Я уже и так отчаялся и сошел с ума, но окончательно лишился рассудка, когда понял, что мои руки мокры от крови Бобби. С горя мне пришло в голову, будто я могу сделать то, что изменит все на свете. Прошлое и настоящее есть настоящее в будущем, а будущее вмещает в себя прошлое, как писал Т. С. Элиот; следовательно, время изменить нельзя и что будет, то и будет. То, что может случиться, является иллюзией, потому что единственная вещь, которая может случиться, случается, и мы ничего не можем с этим поделать, потому что обречены на это судьбой и оттраханы роком, хотя мистер Элиот излагал это иными словами. С другой стороны, Винни-Пух, куда менее глубокий мыслитель, чем мистер Элиот, верил в возможность всего на свете, потому что он был единственным плюшевым медведем на свете с головой, «полной ничего»; могло быть и так, что мистер Пух фактически являлся мастером дзен, знающим о смысле жизни не меньше мистера Элиота. Лифт поднимался — мы были на этаже Б-5, — и Бобби лежал на полу мертвый, а мои руки были мокрыми от его крови, и тем не менее в моем сердце жила надежда, которой я не понимал, но когда я попытался понять, почему она жива, то сообразил, что ответ заключается в необходимости соединить прозрения мистера Элиота с прозрениями мистера Пуха. Когда мы достигли этажа Б-4, я опустил взгляд на Орсона, которого считал мертвым, но который был снова жив, воскрешенный так же, как воскресла фея Динь-Динь, выпившая чашку с ядом, чтобы спасти Питера Пэна от дьявольских козней убийцы Крюка. Я был по ту сторону безумия, охваченный припадком лунатизма, больной от ужаса, от отчаяния и отсутствия надежды, и не мог не думать о милой Динь-Динь, спасенной неистовой верой всех детей-мечтателей в мире, хлопающих маленькими ладошками в знак того, что они верят в волшебные сказки. Должно быть, подсознательно я знал, что делаю, но когда я вынимал «узи» из рук Доги, я понятия не имел, как собираюсь поступить с этой штукой. Судя по выражению лица принца вальсов, я выглядел еще более безумным, чем был на самом деле.

Б-3.

Двери лифта открылись на этаже Б-3, коридор которого был залит тусклым красным светом.

В этом таинственном свете стояли пять высоких, неясных, искаженных темно-каштановых фигур. Они могли быть людьми, а могли быть и чем-нибудь похуже.

С ними было создание поменьше, тоже темно-каштановое, с четырьмя лапами и хвостом, которое могло быть кошкой.

Несмотря на все эти «могло быть», я не мешкал, потому что до дела оставалось всего несколько драгоценных секунд. Я вышел из лифта в тусклое красное свечение; едва это случилось, как коридор залил яркий свет люминесцентных ламп.

Рузвельт, Доги, Саша, Бобби, Мангоджерри и я — я сам, Кристофер Сноу, — стояли в коридоре и с тревогой смотрели на двери лифта.

Минуту назад на этаже Б-6, когда мы погрузили в лифт тело Бобби, кто-то наверху нажал на кнопку вызова.

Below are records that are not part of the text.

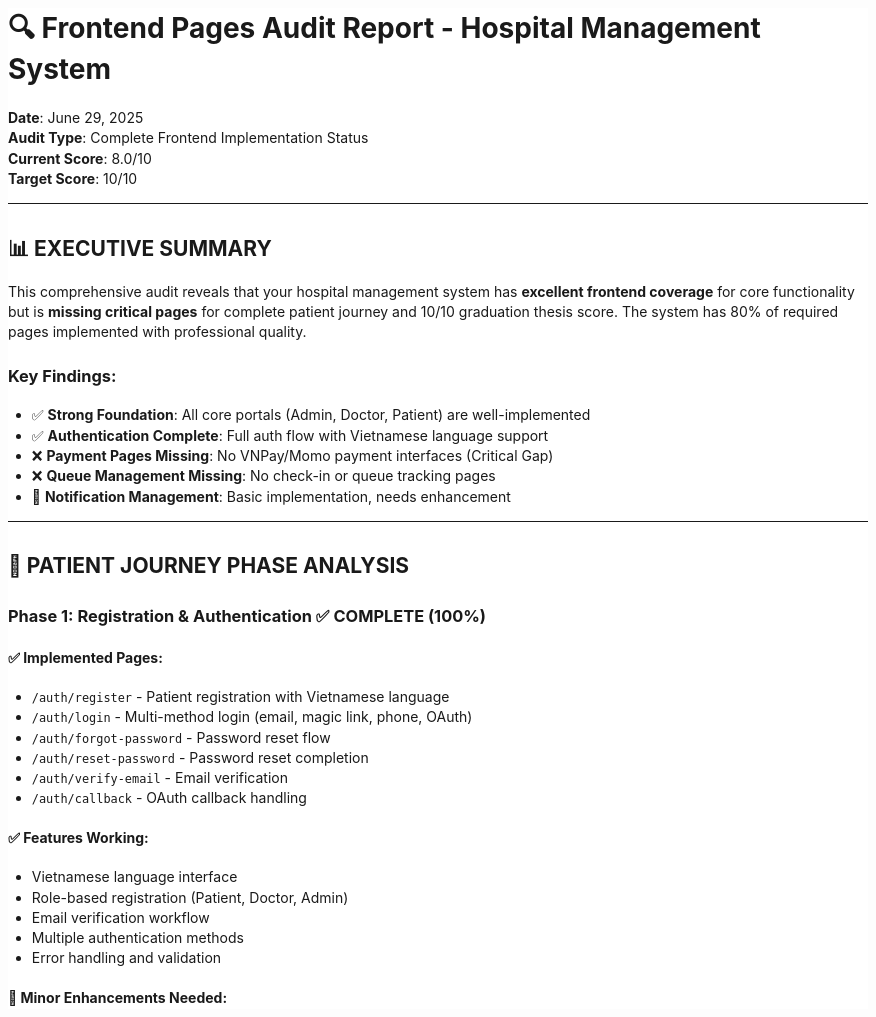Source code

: # 🔍 Frontend Pages Audit Report - Hospital Management System

**Date**: June 29, 2025  
**Audit Type**: Complete Frontend Implementation Status  
**Current Score**: 8.0/10  
**Target Score**: 10/10

---

## 📊 **EXECUTIVE SUMMARY**

This comprehensive audit reveals that your hospital management system has **excellent frontend coverage** for core functionality but is **missing critical pages** for complete patient journey and 10/10 graduation thesis score. The system has 80% of required pages implemented with professional quality.

### **Key Findings**:

- ✅ **Strong Foundation**: All core portals (Admin, Doctor, Patient) are well-implemented
- ✅ **Authentication Complete**: Full auth flow with Vietnamese language support
- ❌ **Payment Pages Missing**: No VNPay/Momo payment interfaces (Critical Gap)
- ❌ **Queue Management Missing**: No check-in or queue tracking pages
- 🔄 **Notification Management**: Basic implementation, needs enhancement

---

## 🎯 **PATIENT JOURNEY PHASE ANALYSIS**

### **Phase 1: Registration & Authentication** ✅ **COMPLETE (100%)**

#### **✅ Implemented Pages**:

- `/auth/register` - Patient registration with Vietnamese language
- `/auth/login` - Multi-method login (email, magic link, phone, OAuth)
- `/auth/forgot-password` - Password reset flow
- `/auth/reset-password` - Password reset completion
- `/auth/verify-email` - Email verification
- `/auth/callback` - OAuth callback handling

#### **✅ Features Working**:

- Vietnamese language interface
- Role-based registration (Patient, Doctor, Admin)
- Email verification workflow
- Multiple authentication methods
- Error handling and validation

#### **🔄 Minor Enhancements Needed**:
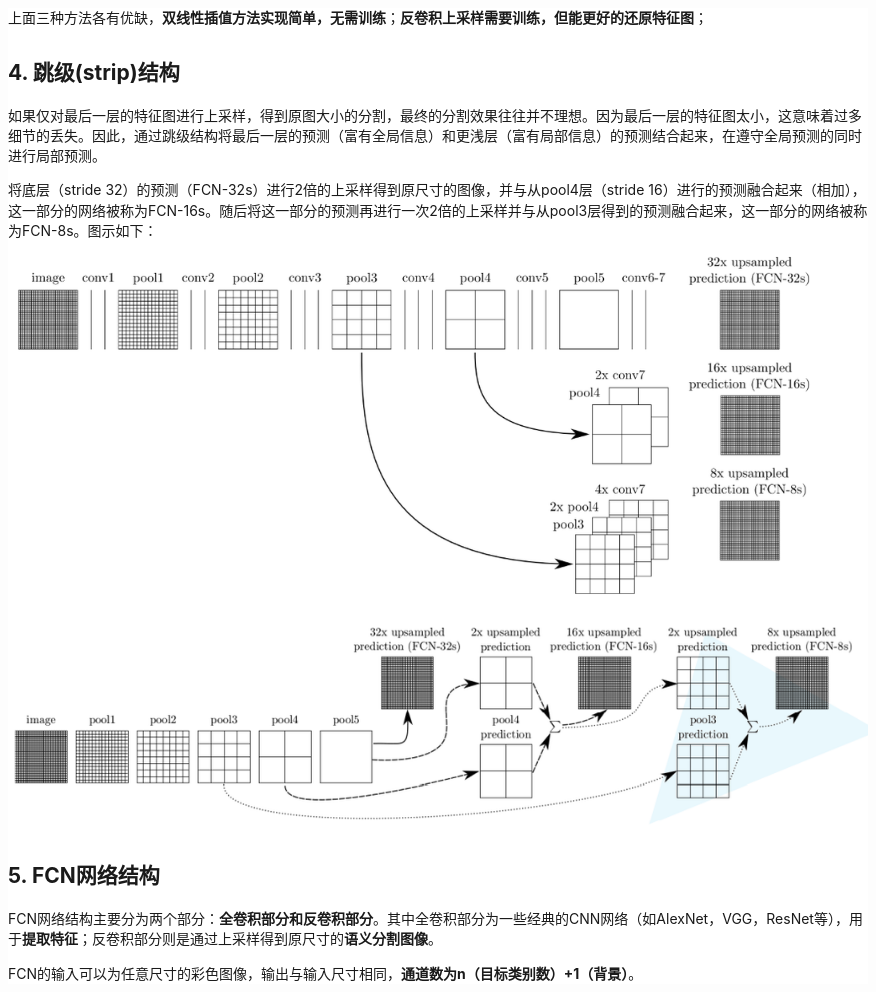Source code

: 上面三种方法各有优缺，**双线性插值方法实现简单，无需训练**；**反卷积上采样需要训练，但能更好的还原特征图**；



## 4. 跳级(strip)结构

如果仅对最后一层的特征图进行上采样，得到原图大小的分割，最终的分割效果往往并不理想。因为最后一层的特征图太小，这意味着过多细节的丢失。因此，通过跳级结构将最后一层的预测（富有全局信息）和更浅层（富有局部信息）的预测结合起来，在遵守全局预测的同时进行局部预测。

将底层（stride 32）的预测（FCN-32s）进行2倍的上采样得到原尺寸的图像，并与从pool4层（stride 16）进行的预测融合起来（相加），这一部分的网络被称为FCN-16s。随后将这一部分的预测再进行一次2倍的上采样并与从pool3层得到的预测融合起来，这一部分的网络被称为FCN-8s。图示如下：
<img src="assets/d0862cb3fb34e1caa3de6f1f5e194463.png" alt="Skip connection" style="zoom:80%;" />



![image-20221109003419351](assets/image-20221109003419351.png)

## 5. FCN网络结构

FCN网络结构主要分为两个部分：**全卷积部分和反卷积部分**。其中全卷积部分为一些经典的CNN网络（如AlexNet，VGG，ResNet等），用于**提取特征**；反卷积部分则是通过上采样得到原尺寸的**语义分割图像**。

FCN的输入可以为任意尺寸的彩色图像，输出与输入尺寸相同，**通道数为n（目标类别数）+1（背景）**。
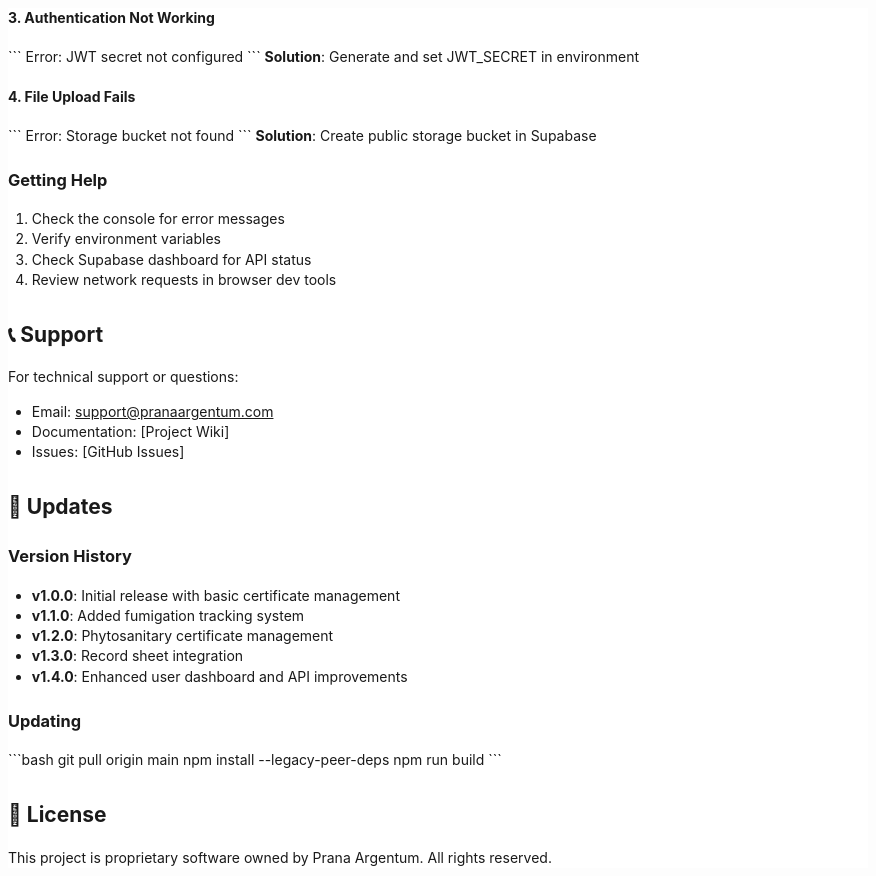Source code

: #### 3. Authentication Not Working
\`\`\`
Error: JWT secret not configured
\`\`\`
**Solution**: Generate and set JWT_SECRET in environment

#### 4. File Upload Fails
\`\`\`
Error: Storage bucket not found
\`\`\`
**Solution**: Create public storage bucket in Supabase

### Getting Help
1. Check the console for error messages
2. Verify environment variables
3. Check Supabase dashboard for API status
4. Review network requests in browser dev tools

## 📞 Support

For technical support or questions:
- Email: support@pranaargentum.com
- Documentation: [Project Wiki]
- Issues: [GitHub Issues]

## 🔄 Updates

### Version History
- **v1.0.0**: Initial release with basic certificate management
- **v1.1.0**: Added fumigation tracking system
- **v1.2.0**: Phytosanitary certificate management
- **v1.3.0**: Record sheet integration
- **v1.4.0**: Enhanced user dashboard and API improvements

### Updating
\`\`\`bash
git pull origin main
npm install --legacy-peer-deps
npm run build
\`\`\`

## 📄 License

This project is proprietary software owned by Prana Argentum.
All rights reserved.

Этим «кем-то» был Бобби, живой Бобби, каким он был в начале ночи.

В этом странном и печальном здании прошлое, настоящее и будущее присутствовали одновременно.

Мои друзья — и я сам — смотрели на меня с изумлением, как будто я был призраком. Я повернулся направо, к двум приближавшимся охранникам, которых остальные еще не видели. Один из этих охранников и произвел выстрел, который убил Бобби.

Я выпустил очередь из «узи» и срезал обоих еще до того, как они успели открыть огонь.

От сделанного у меня свело живот, и я попытался успокоить свою совесть тем, что эти люди все равно были бы убиты Доги после того, как они застрелили Бобби. Я только ускорил это событие, заодно изменив судьбу Бобби и сумев спасти одну жизнь. Впрочем, возможно, извинениями именно такого рода вымощена прямая дорога в ад.

Стоявшие за моей спиной Саша, Доги и Рузвельт высыпали в коридор.

На лицах наших «вторых я» было написано ошеломление, сравнимое по объему только с количеством орехового масла на банановых сандвичах, которое окончательно доконало беднягу Элвиса Пресли.

Я не понимал, как это могло случиться, потому что раньше этого не случалось. Мы не встречали себя в этом коридоре на пути вниз, когда ехали искать ребятишек. Но если мы встретили себя сейчас, почему я не помню об этом?

Парадокс. Парадокс времени, понял я. Ты знаешь меня и математику, меня и физику. Я — это еще и Пух, и Элиот. У меня болела голова. Я изменил судьбу Бобби Хэллоуэя, и это казалось мне чистым чудом, а не просто математикой.